#### Extracted data
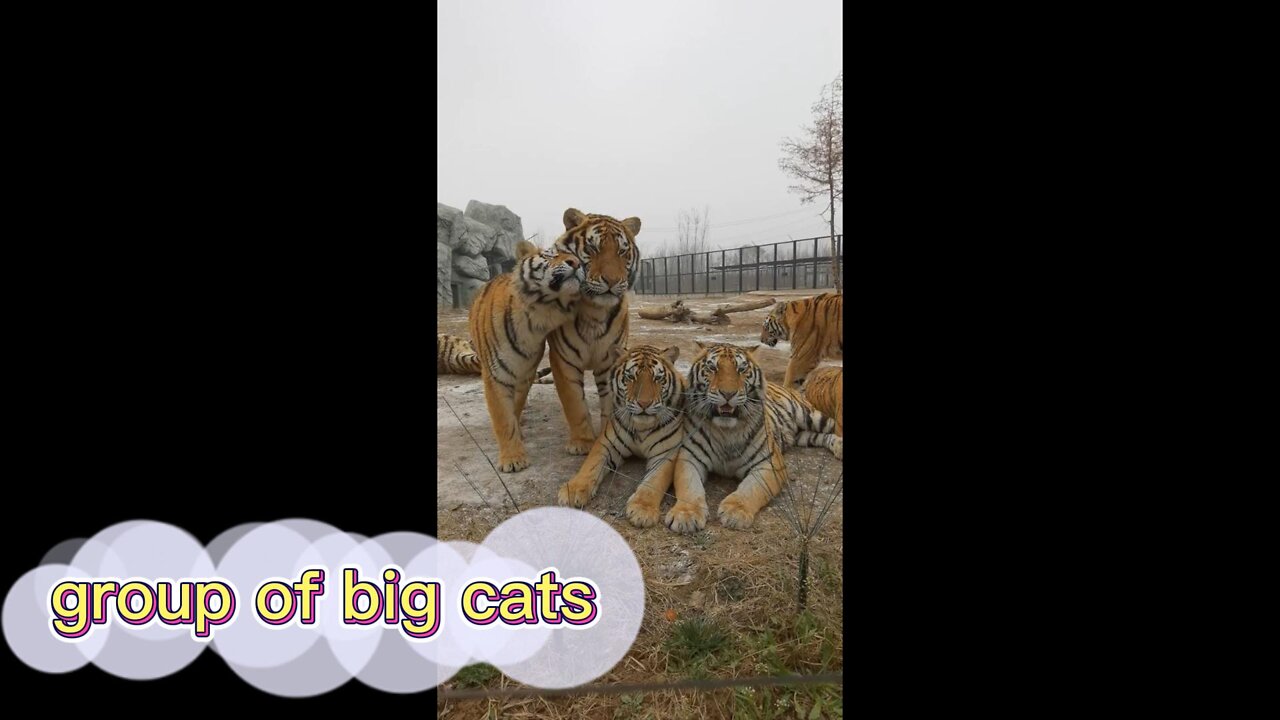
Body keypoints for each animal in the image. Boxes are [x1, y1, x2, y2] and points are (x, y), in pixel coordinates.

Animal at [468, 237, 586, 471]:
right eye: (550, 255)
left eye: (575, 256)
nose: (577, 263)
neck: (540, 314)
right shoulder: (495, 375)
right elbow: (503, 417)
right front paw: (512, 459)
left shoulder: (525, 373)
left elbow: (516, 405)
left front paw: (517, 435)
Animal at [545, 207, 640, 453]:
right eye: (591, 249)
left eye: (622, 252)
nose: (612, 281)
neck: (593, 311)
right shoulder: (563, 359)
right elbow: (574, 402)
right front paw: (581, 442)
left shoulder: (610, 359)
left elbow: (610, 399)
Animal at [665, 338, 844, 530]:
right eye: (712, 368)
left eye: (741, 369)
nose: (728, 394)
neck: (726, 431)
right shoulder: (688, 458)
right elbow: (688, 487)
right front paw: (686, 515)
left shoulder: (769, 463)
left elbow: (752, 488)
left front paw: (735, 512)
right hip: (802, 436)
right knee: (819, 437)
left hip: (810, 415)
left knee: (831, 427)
########
Retype exactly, please, only the lines of the entries that run from the one containing "nose: (577, 263)" to the last.

nose: (577, 263)
neck: (540, 314)
right shoulder: (495, 375)
right elbow: (503, 417)
right front paw: (512, 459)
left shoulder: (525, 373)
left elbow: (516, 405)
left front paw: (517, 435)
Animal at [545, 207, 640, 453]:
right eye: (591, 249)
left eye: (622, 252)
nose: (612, 281)
neck: (593, 311)
right shoulder: (563, 359)
right elbow: (574, 402)
right front paw: (581, 442)
left shoulder: (610, 359)
left elbow: (610, 399)
Animal at [665, 338, 844, 530]:
right eye: (712, 368)
left eye: (741, 369)
nose: (728, 394)
neck: (726, 431)
right shoulder: (688, 458)
right elbow: (688, 487)
right front paw: (686, 515)
left shoulder: (769, 463)
left elbow: (752, 488)
left front paw: (735, 512)
right hip: (802, 436)
right knee: (819, 437)
left hip: (810, 415)
left knee: (831, 427)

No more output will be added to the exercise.